*** Begin section ***

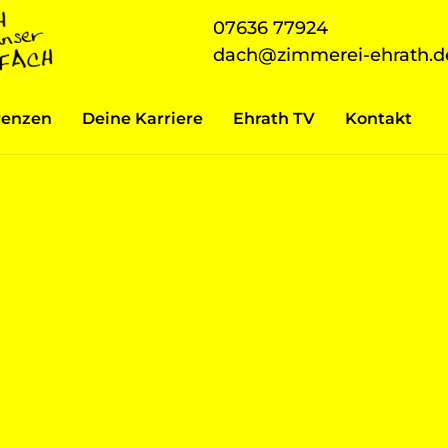
07636 77924
dach@zimmerei-ehrath.d
renzen
Deine Karriere
Ehrath TV
Kontakt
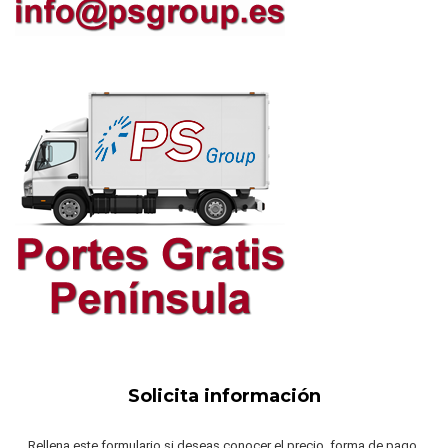
Solicita información
Rellena este formulario si deseas conocer el precio, forma de pago,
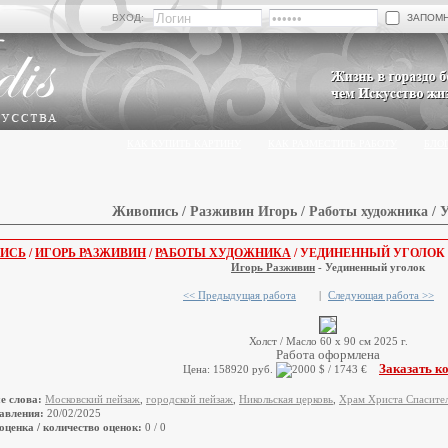
ЗАПОМ
ВХОД:
КАК КУПИТЬ КАРТИНУ
КАК РАЗМЕСТИТЬ РАБОТУ
БЛО
Живопись / Разживин Игорь / Работы художника / 
ИСЬ
/
ИГОРЬ РАЗЖИВИН
/
РАБОТЫ ХУДОЖНИКА
/ УЕДИНЕННЫЙ УГОЛОК
Игорь Разживин
- Уединенный уголок
<< Предыдущая работа
|
Следующая работа >>
Холст / Масло 60 х 90 см 2025 г.
Работа оформлена
Заказать к
Цена: 158920 руб.
е слова:
Московский пейзаж
,
городской пейзаж
,
Никольская церковь
,
Храм Христа Спасите
авления:
20/02/2025
оценка / количество оценок:
0 / 0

*** End section ***

**Task goal:** Rewrite the lines above with "Kontakt" swapped for "Contact", changing nothing else. Leave out the pictures.

**Expected answer:**
07636 77924
dach@zimmerei-ehrath.d
renzen
Deine Karriere
Ehrath TV
Contact
Solicita información
Rellena este formulario si deseas conocer el precio, forma de pago,
ЗАПОМ
ВХОД:
КАК КУПИТЬ КАРТИНУ
КАК РАЗМЕСТИТЬ РАБОТУ
БЛО
Живопись / Разживин Игорь / Работы художника / 
ИСЬ
/
ИГОРЬ РАЗЖИВИН
/
РАБОТЫ ХУДОЖНИКА
/ УЕДИНЕННЫЙ УГОЛОК
Игорь Разживин
- Уединенный уголок
<< Предыдущая работа
|
Следующая работа >>
Холст / Масло 60 х 90 см 2025 г.
Работа оформлена
Заказать к
Цена: 158920 руб.
е слова:
Московский пейзаж
,
городской пейзаж
,
Никольская церковь
,
Храм Христа Спасите
авления:
20/02/2025
оценка / количество оценок:
0 / 0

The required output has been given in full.